Section 7. Consolidation, Merger, etc . In case the Corporation shall enter into any consolidation, merger, combination or other transaction in which the shares of Common Stock are exchanged for or changed into other stock or securities, cash and/or any other property, then in any such case the shares of Series A Convertible Preferred Stock shall at the same time be similarly exchanged or changed in an amount per share (subject to the provision for adjustment hereinafter set forth) equal to the aggregate amount of stock, securities, cash and/or any other property (payable in kind), as the case may be, into which or for which each share of Common Stock is changed or exchanged. If the Corporation shall at any time declare or pay any dividend on Common Stock payable in shares of Common Stock, or effect a subdivision, combination or consolidation of the outstanding Common Stock (by reclassification or otherwise than by payment of a dividend in shares of Common Stock) into a greater or lesser number of shares of Common Stock, then in each such case the amount set forth in the preceding sentence with respect to the exchange or change of shares of Series A Convertible Preferred Stock shall be adjusted by multiplying such amount by a fraction the numerator of which is the number of shares of Common Stock outstanding immediately after such event and the denomination of which is the number of shares of Common Stock that were outstanding immediately prior to such event.

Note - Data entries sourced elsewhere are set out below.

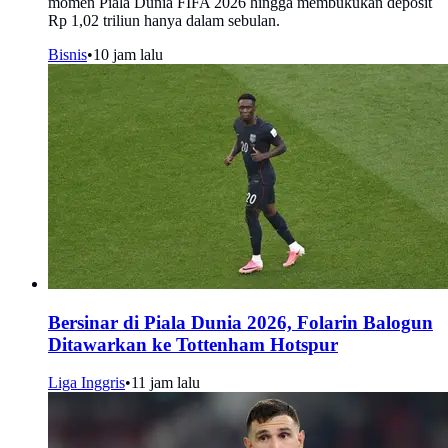
momen Piala Dunia FIFA 2026 hingga membukukan deposit
Rp 1,02 triliun hanya dalam sebulan.
Bisnis
•
10 jam lalu
Bersinar di Piala Dunia 2026, Folarin Balogun
Ditawarkan ke Tottenham Hotspur
Liga Inggris
•
11 jam lalu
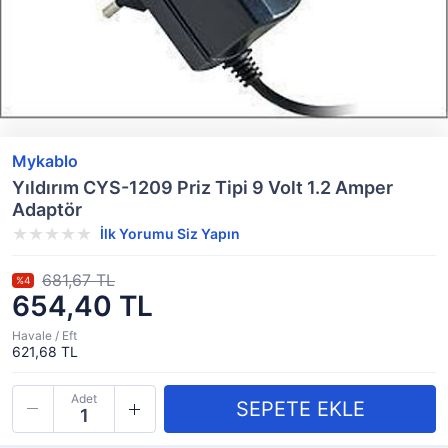
Mykablo
Yıldırım CYS-1209 Priz Tipi 9 Volt 1.2 Amper
Adaptör
İlk Yorumu Siz Yapın
681,67 TL
%4
654,40 TL
Havale / Eft
621,68 TL
Adet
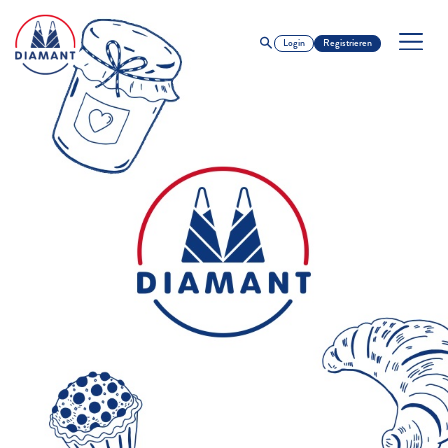
Login
Registrieren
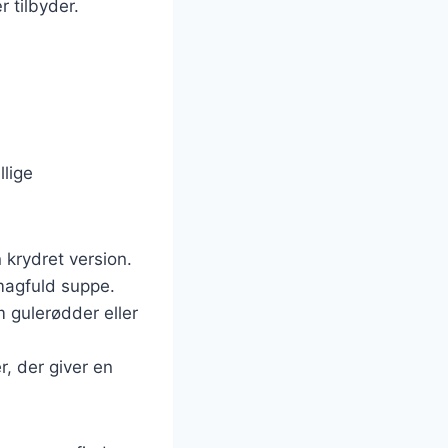
 tilbyder.
lige
en krydret version.
smagfuld suppe.
m gulerødder eller
r, der giver en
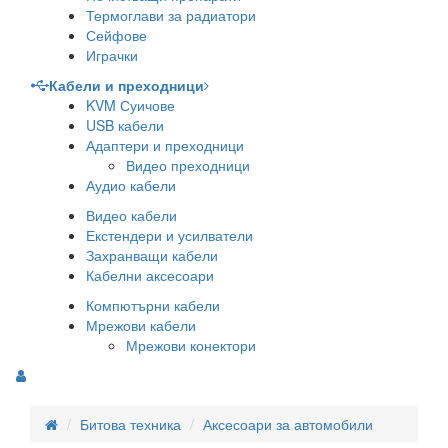
Термоглави за радиатори
Сейфове
Играчки
Кабели и преходници
KVM Суичове
USB кабели
Адаптери и преходници
Видео преходници
Аудио кабели
Видео кабели
Екстендери и усилватели
Захранващи кабели
Кабелни аксесоари
Компютърни кабели
Мрежови кабели
Мрежови конектори
Битова техника
Аксесоари за автомобили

Section 8. No Redemption . The shares of Series A Convertible Preferred Stock shall not be redeemable.
Section 9. Amendment . The Certificate of Incorporation of the Corporation shall not be further amended in any manner which would materially alter or change the powers, preferences or special rights of the Series A Convertible Preferred Stock so as to affect them adversely without the affirmative vote of the holders of at least seventy-five percent (75%) of the outstanding shares of Series A Preferred Stock, voting together as a single class.